# Nik, OnOne, Topaz: Which and Why?



## ColorfulMonochrome (Sep 15, 2013)

So, I'm seeing all over these forums people recommending the above three applications to all aspiring photographers. My question is why would you get each one? I've noticed there's some repetition in each program, yet it's always recommended to get all three. So, what's the benefit of each? 

Also, if you're trying not to spent a big chunk of money all at once, then what order should you buy them in? Would it be just as beneficial to buy individual software from each company vs buying the whole set/suite? 

I know these would help a lot in my post-processing, but it can get pretty pricey when you add up each of these software applications. So, I'm hoping to get what'll help me the best without going broke in a week or month, if that makes sense.

Any information and help is definitely appreciated. =-]


----------



## KmH (Sep 15, 2013)

The industry standard is Photoshop.

I would recommend starting with one of the free raster graphics applications like GIMP.org or Photoscape.org.

Photoshop Elements is usually more than sufficient for amateur photographers.

From a professional's perspective, the applications you mention are pretty inexpensive as far as professional grade software goes.

Check out this thread this thread, and in particular see post #9 - http://www.thephotoforum.com/forum/graphics-programs-photo-gallery/339256-topaz-software.html


----------



## ColorfulMonochrome (Sep 15, 2013)

I already have both Lightroom and Photoshop, but I'm constantly hearing how those aren't enough. That Nik, OnOne, or Topaz is practically required. I'm also nowhere near professional yet, so it's expensive for where I'm at.

Are you implying that it's not all that necessary? At least at my stage?


----------



## ann (Sep 15, 2013)

Interesting question for today, as I have spent the morning working on some images from my Russia trip.  Used all three. Sometimes on one image all three.

There maybe some similar options, but not that much at least IMHO.

Photoscape is a very good program that I recommend to my students all the time. Especially at a starting point.

I do have PS, don't like lightroom.

Topaz has a new program called Clarity, that I used quite often this morning. 

Since I don't use PS on a regular basis I find the plug ins most helpful, however, i rarely use just a preset, but tweak them as well.


----------



## ColorfulMonochrome (Sep 15, 2013)

I actually do most of my work in Lightroom with retouching in Photoshop.

I'll look into Clarity. Thanks for the recommendations.


----------



## ann (Sep 15, 2013)

The nice thing about topaz , upgrades are always free. ALso , Adjust which is one of their favorite is on sale or at least it was; and then one doesn't have to buy all 14 of their programs.

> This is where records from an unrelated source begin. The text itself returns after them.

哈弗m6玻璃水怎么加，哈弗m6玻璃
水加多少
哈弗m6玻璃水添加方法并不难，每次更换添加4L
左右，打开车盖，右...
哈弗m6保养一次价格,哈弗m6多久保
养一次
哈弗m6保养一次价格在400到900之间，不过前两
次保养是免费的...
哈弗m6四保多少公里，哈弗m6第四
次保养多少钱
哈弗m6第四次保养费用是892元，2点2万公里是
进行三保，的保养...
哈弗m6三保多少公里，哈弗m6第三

Use the free trial on the one (s) you think you might find value in using.

If you go to their website and sign up for email messages, they do webinars free all the time and they always offer a discount on the program they using.


----------



## mmaria (Sep 17, 2013)

ColorfulMonochrome said:


> I already have both Lightroom and Photoshop, but I'm constantly hearing how those aren't enough. That Nik, OnOne, or Topaz is practically required. I'm also nowhere near professional yet, so it's expensive for where I'm at.
> 
> Are you implying that it's not all that necessary? At least at my stage?

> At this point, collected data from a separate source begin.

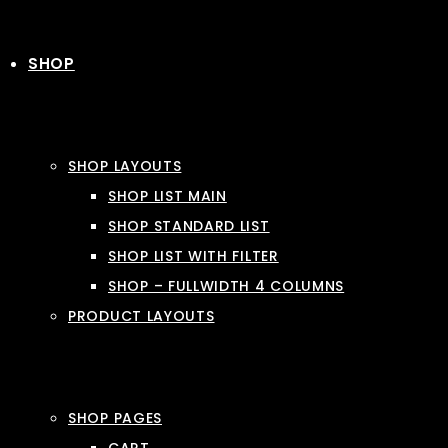
SHOP
SHOP LAYOUTS
SHOP LIST MAIN
SHOP STANDARD LIST
SHOP LIST WITH FILTER
SHOP – FULLWIDTH 4 COLUMNS
PRODUCT LAYOUTS
SHOP PAGES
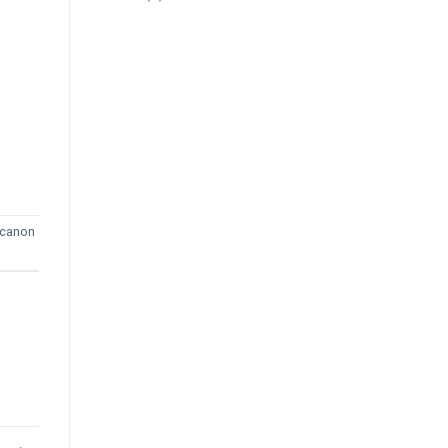
r canon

ok, I used all of them and they are great softwares but my opinion is that you really don't need them nor they're required at all! 
yes they will make a life easier in terms that they're not time consuming and practically do the job for of you, you can just tweak it a little. 
But... it is much better for you and your photography that you invest some time and learning into Photoshop so you know what are you doing and how you can achieve certain look. 
I don't know what are your Photoshop skills but the most powerful tool there is the curves. Almost everything that other adjustment do you can  achieve with curves. But understanding the whole story demands some serious learning. I can recommend you some courses if you want. 
I use CS6 and currently have Nik. Love the tonal contrast in Nik and use the software much less then I thought I would.
But that is just my opinion.


----------



## Murray Bloom (Sep 17, 2013)

I agree with the previous post. There's virtually nothing that you can't do with Photoshop once you learn to use it. As far as shortcuts, I recommend the *free* suite of PS plugins and actions from The Light's Right Studio: Digital Darkroom @ The Light's Right Studio Web Site

As for Topaz, Nik, etc. I find them to be superfluous, not exactly a requirement.  Keep in mind that many photographers who recommend various software packages are paid to do so.


----------



## ColorfulMonochrome (Sep 17, 2013)

Thanks for the advice guys! =-]

I definitely have to learn more about curves. Anything I've done in PS has been self-taught. Sadly, it was only recently that I started messing with adjustment layers at all. I also want to dabble in some HDR at some point.


----------



## The_Traveler (Sep 17, 2013)

While you can do everything you want in Photoshop if you know how, the advantage of the add-ons is that you can do all the effect in one swift shot on a single separate layer and save a great deal of time. 

That being said, there are two other points you might consider. These add-ons are redundant, one set should do what you need. (I have the Nik group because I was a registered user of Efex Silver Pro and got the rest for nothing.) And second, a lot of the effects are relatively crude and best used sparingly.


----------



## ColorfulMonochrome (Sep 17, 2013)

Yeah, I was looking through all of them, and came to the same conclusion of them being quite redundant. I actually decided my best bet would be to go with Nik. I've heard the best reviews about it compared to the others, and for the price, I imagine it's quite a steal. I'll have to wait a bit before I can get it, but I imagine it's quite worth it in the end.


----------